Veo 3 and Imagen 4, and a new tool for filmmaking called Flow

Reactions to Veo 3 / Imagen 4 Demos

  • Many find the tech leap impressive, especially synced audio+video and Flow’s UX; some Reddit examples are called “jaw-dropping.”
  • Others are underwhelmed: clips still read as “AI” (glow, smoothness, odd motion, weak physics), with uncanny-valley humans and inconsistent environments.
  • Owl/moon clip, old man, and origami piece trigger mixed reactions—impressive rendering but eerie, aggressive, or off in subtle ways.
  • Several note these are cherry‑picked seconds, not evidence that the tech can sustain long, coherent scenes.

From Clips to Full Movies / Oscars Debate

  • Optimists predict fully AI‑generated feature films (possibly Oscar‑winning) within ~5 years; skeptics think Academy politics and current model weaknesses make that unlikely.
  • Skeptics argue: writing, editing, sound design, and direction still need heavy human intervention; “entirely AI” collapses as soon as you allow that intervention.
  • Some expect AI to first win in technical or music categories (score/song) rather than Best Picture or Screenplay.

Hollywood, Economics, and Personalization

  • One camp: this “fixes” Hollywood’s problems—no expensive stars, unions, or on‑set drama; endless cheap sequels and IP recycling fit current studio incentives.
  • Counter‑camp: if anyone can generate movies at home, Hollywood’s centrality erodes; future may be ultra‑personalized content streams via platforms like YouTube/TikTok.
  • Discussion of actors licensing likenesses, eventual fully synthetic celebrities, and manufactured off‑screen drama as part of the product.

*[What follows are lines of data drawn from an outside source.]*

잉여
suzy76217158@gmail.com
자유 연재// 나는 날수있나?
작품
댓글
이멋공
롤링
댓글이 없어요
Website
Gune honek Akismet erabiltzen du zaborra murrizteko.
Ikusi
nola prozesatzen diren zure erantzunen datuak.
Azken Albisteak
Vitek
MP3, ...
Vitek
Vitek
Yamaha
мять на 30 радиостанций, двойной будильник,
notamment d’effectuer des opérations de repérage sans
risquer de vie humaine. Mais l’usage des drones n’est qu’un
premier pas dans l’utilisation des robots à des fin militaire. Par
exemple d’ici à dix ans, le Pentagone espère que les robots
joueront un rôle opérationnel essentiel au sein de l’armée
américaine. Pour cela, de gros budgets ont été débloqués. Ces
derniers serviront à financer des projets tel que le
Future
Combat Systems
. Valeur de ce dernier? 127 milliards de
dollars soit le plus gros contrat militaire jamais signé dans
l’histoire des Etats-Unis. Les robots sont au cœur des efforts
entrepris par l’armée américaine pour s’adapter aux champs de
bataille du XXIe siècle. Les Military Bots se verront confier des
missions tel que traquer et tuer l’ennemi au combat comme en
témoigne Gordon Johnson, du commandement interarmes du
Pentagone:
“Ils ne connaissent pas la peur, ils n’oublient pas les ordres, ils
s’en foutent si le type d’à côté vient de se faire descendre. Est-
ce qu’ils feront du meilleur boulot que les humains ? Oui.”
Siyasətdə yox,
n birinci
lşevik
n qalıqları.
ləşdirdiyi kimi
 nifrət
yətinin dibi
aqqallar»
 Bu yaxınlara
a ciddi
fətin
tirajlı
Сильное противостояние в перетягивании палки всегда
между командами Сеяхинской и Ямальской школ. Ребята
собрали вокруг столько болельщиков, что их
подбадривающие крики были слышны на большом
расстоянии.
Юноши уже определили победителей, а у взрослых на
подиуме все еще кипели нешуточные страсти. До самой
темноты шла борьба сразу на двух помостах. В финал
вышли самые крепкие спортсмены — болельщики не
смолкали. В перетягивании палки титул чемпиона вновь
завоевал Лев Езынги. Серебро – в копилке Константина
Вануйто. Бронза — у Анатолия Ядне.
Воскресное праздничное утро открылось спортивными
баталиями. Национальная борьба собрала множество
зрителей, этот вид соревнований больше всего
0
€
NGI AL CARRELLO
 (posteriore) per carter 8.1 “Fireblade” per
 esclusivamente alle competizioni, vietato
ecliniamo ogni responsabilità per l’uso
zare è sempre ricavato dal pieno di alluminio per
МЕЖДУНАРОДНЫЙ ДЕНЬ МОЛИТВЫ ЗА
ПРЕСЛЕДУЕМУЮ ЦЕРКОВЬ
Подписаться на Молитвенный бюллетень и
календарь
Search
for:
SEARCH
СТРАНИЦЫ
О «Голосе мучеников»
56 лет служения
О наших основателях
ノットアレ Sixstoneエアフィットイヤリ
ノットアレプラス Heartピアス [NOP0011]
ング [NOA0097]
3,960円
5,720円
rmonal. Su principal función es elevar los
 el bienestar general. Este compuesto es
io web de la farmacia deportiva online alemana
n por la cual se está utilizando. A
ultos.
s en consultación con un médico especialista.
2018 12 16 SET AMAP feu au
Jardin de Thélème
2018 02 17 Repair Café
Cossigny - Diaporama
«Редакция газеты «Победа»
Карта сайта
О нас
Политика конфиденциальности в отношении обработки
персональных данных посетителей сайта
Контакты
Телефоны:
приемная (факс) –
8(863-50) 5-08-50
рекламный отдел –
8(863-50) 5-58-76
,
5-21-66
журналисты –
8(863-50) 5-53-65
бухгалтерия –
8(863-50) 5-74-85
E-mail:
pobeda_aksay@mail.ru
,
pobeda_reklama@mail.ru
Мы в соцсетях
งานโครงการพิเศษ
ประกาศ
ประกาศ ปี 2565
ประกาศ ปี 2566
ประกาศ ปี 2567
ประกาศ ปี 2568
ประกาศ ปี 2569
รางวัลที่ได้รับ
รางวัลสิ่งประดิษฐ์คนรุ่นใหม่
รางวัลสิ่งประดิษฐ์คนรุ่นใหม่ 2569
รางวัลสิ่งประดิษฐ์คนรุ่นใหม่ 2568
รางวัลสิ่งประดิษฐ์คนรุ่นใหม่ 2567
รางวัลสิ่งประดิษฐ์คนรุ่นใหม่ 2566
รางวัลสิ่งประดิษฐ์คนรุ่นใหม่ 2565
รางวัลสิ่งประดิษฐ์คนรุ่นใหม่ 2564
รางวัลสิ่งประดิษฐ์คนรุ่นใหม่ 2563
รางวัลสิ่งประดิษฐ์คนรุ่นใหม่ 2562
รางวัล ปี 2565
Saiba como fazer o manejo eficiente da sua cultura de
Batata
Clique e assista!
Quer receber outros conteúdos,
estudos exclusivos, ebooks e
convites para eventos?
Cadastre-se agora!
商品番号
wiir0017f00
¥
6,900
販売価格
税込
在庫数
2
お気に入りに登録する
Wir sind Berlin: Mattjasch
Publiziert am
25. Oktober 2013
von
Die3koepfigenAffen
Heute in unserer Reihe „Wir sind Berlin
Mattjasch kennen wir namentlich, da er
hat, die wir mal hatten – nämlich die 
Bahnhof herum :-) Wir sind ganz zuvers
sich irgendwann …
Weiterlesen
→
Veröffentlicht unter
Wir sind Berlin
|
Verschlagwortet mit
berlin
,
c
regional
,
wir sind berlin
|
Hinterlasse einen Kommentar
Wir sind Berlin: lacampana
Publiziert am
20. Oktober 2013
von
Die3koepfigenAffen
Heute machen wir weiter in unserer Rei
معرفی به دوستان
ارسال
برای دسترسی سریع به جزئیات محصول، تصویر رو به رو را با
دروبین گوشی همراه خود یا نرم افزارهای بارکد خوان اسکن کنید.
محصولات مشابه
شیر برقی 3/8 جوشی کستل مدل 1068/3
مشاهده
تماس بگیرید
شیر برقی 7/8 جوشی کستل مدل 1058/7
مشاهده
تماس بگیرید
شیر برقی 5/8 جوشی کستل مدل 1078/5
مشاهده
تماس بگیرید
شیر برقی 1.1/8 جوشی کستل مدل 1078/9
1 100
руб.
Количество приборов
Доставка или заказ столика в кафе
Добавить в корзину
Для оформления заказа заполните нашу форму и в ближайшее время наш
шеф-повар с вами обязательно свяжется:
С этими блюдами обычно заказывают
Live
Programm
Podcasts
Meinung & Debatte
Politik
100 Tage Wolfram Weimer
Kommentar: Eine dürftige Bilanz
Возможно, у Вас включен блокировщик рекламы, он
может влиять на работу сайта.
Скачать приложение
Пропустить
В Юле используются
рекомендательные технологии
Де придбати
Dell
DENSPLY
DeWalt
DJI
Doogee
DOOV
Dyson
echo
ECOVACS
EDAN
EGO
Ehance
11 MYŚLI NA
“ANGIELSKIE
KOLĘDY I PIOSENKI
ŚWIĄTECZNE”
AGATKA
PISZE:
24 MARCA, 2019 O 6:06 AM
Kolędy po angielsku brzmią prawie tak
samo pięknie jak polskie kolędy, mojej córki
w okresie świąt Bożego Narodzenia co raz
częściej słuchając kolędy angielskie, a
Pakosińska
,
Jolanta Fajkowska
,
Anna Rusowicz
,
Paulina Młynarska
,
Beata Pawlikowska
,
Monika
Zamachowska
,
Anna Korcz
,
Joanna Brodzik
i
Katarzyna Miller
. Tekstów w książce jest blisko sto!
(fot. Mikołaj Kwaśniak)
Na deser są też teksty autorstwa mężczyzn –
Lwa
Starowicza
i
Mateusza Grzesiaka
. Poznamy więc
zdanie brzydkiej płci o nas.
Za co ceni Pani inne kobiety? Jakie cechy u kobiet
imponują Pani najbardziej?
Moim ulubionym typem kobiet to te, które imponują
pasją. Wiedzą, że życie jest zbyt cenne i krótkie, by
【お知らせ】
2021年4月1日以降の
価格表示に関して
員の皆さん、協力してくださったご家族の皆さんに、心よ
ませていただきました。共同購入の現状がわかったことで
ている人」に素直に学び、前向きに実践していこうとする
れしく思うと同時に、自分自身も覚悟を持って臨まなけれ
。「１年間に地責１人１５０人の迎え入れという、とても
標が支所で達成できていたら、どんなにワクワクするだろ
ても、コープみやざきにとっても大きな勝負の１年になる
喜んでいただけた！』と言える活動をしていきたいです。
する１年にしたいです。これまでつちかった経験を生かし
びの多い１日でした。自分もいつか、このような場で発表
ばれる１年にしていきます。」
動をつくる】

Tools, Access, and Model Quality

  • Confusion around how to actually use Veo 3 / Imagen 4; Google’s product/rollout UX seen as opaque, with country and quota restrictions.
  • Comparisons to Sora, Runway, Wan/Hunyuan: general sense that big proprietary models are ahead in video, but open tools plus composable workflows (e.g., ComfyUI, ControlNet) still matter.
  • Prompt adherence remains a major weakness; community benchmarks show Imagen 4 not clearly ahead of Imagen 3 and behind some competitors on strict specification following.

Creativity, Authorship, and Gatekeeping

  • Deep, polarized debate:
    • One side: AI is just another tool; real creativity lies in ideas, prompt craft, iteration, and editing. It democratizes filmmaking, illustration, and animation for those lacking money or training.
    • Other side: outsourcing production to opaque models trained on unconsenting artists’ work hollows out craft, floods the commons with derivative “slop,” and erodes the meaningful struggle that makes art and skill development fulfilling.
  • Some argue future “directors” of AI productions will still need strong vision and taste; others say current AI “users” are more clients than creators, with the model as de facto artist.

Jobs, Society, and Non‑Creative Work

  • Broad anxiety about job loss in VFX, animation, illustration, and broader creative sectors; comparisons to Luddites, human “computers,” and earlier automation waves.
  • Several argue the real problem is economic structure, not technology: productivity gains accrue to capital without adequate safety nets.
  • Others wish AI progress targeted mundane physical work (robots doing dishes, construction, care tasks) rather than saturating screens with more media.

Misinformation, Deepfakes, and Porn

  • Concern that realistic AI video plus cheap credits will supercharge scams, fake news, and harassment (especially deepfaked sexual content and minors).
  • Some note we’re already seeing AI clips pass as real on TikTok/YouTube; future trust in video evidence and news is expected to deteriorate.
  • A minority argue that AI‑generated CSAM might displace real abuse material; others see this as ethically and legally fraught.

Naming, Branding, and Cultural Friction

  • The “Flow” name irritates some, seen as trading on the recent Oscar‑winning open‑source animated film Flow and, more broadly, on the same creatives AI may displace.
  • More generally, anger at big labs: perceived as appropriating artists’ work, firing ethics researchers, and pushing tools that benefit studios and platforms while harming working creatives.